Villa 21 e l’esperimento di antipsichiatria
Cooper partì dall’idea che i giovani adolescenti non dovessero entrare in contatto con i malati rinchiusi da anni in ospedale. Riuscì a farsi assegnare un’unità all’interno di un grande ospedale psichiatrico di Londra per poter svolgere il suo esperimento antipsichiatrico. Tale sezione fu rinominata Villa 21.
La sezione era volta ad accogliere giovani e adolescenti, mettendo su una comunità terapeutica che funzionasse in modo indipendente e autonomo. A differenza del resto dell’ospedale che disponeva in tutto di 2000 letti, Villa 21 ne aveva solo 19. Tutti gli ospiti di questa sezione erano state diagnosticate per la prima volta come schizofreniche.
La selezione del personale e degli infermieri si basò su un criterio simile: si sceglievano i medici e gli assistenti giovani e con poca esperienza all’interno di ospedali psichiatrici. Dovevano essere aperti alla nuova realtà e privi di pregiudizi legati a esperienze pregresse.
Gli interessanti risultati
Villa 21 promuoveva l’autonomia.

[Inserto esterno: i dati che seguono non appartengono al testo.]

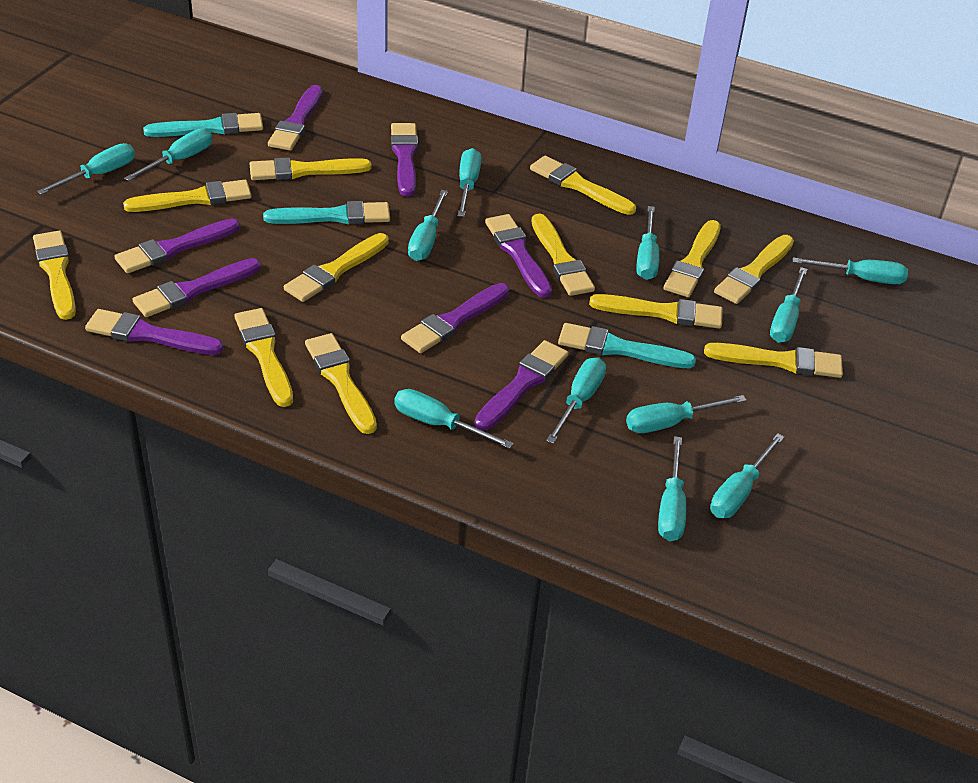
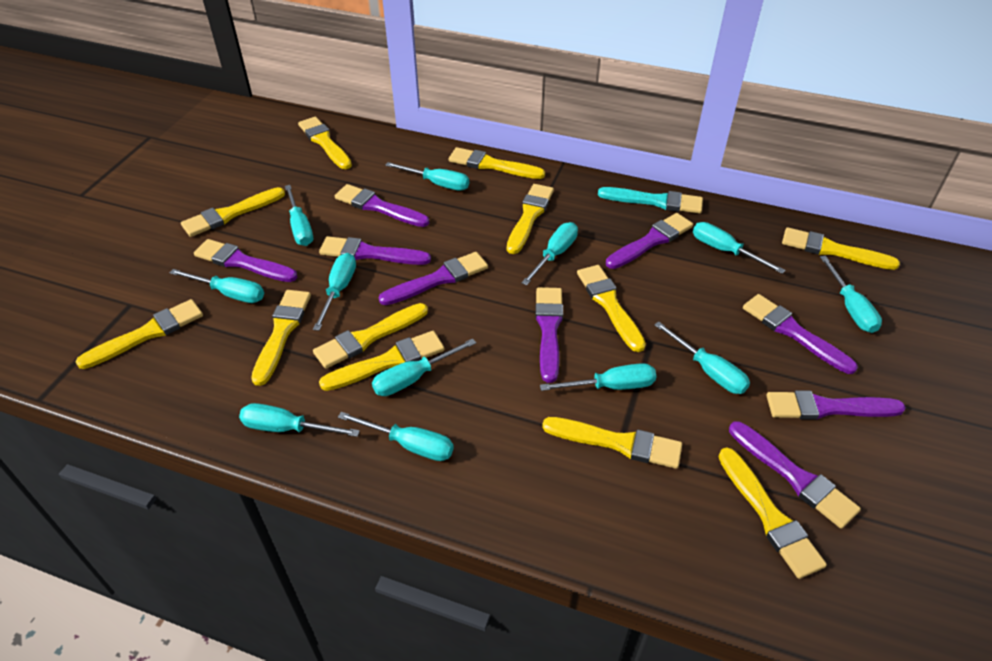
purple brush: 8 -> 9
turquoise brush: 3 -> 1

I pazienti godevano di un ampio margine di libertà per prendere le decisioni che ritenevano pertinenti. Si evitò di stabilire norme ovunque fosse possibile applicare flessibilità. Erano i pazienti a decidere e accordarsi sulle attività giornaliere da realizzare all’interno dell’unità.
Si cercò di dare particolare importanza alla dinamica di gruppo. Il ruolo degli accompagnatori e dei professionisti della salute era semplicemente quello di facilitare e suggerire. In ultimo, erano i pazienti a decidere le attività e il loro svolgimento. Vennero formati dei sotto-gruppi di lavoro a funzionamento orizzontale.
Inizialmente il nuovo metodo provoco un certo caos. Tuttavia, con il tempo i pazienti riuscirono a organizzarsi in maniera stabile e funzionale, migliorando le proprie condizioni di salute. L’esperimento avvenne tra il 1962 e il 1966 e coinvolse 42 pazienti. Ciascuno fu dimesso prima di un anno di ricovero, e soltanto il 17% dovette tornare.
Nonostante questi risultati, l’esperimento di antipsichiatria venne sospeso, ma continua a essere acnora oggi un modello di lettura diverso della psichiatria.